Task item:
Please give back each line of the material unchanged, but without the images.

Supplied material:
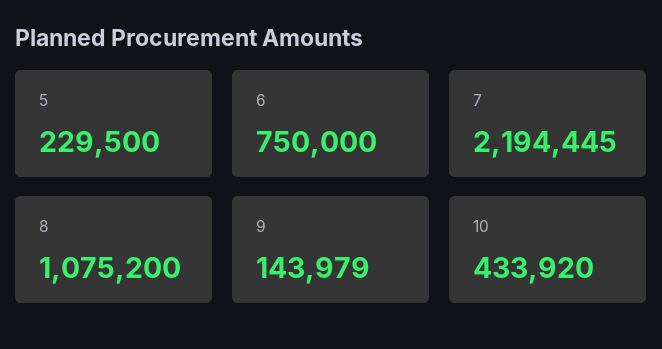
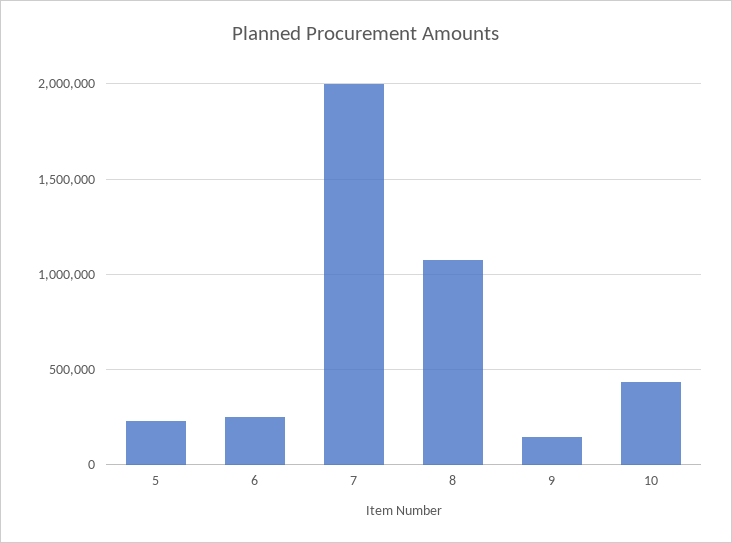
  {
    "5": 229500,
-   "6": 750000,
+   "6": 250000,
-   "7": 2194445,
+   "7": 2000000,
    "8": 1075200,
    "9": 143979,
    "10": 433920
  }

Expected output:
  {
    "5": 229500,
-   "6": 750000,
+   "6": 250000,
-   "7": 2194445,
+   "7": 2000000,
    "8": 1075200,
    "9": 143979,
    "10": 433920
  }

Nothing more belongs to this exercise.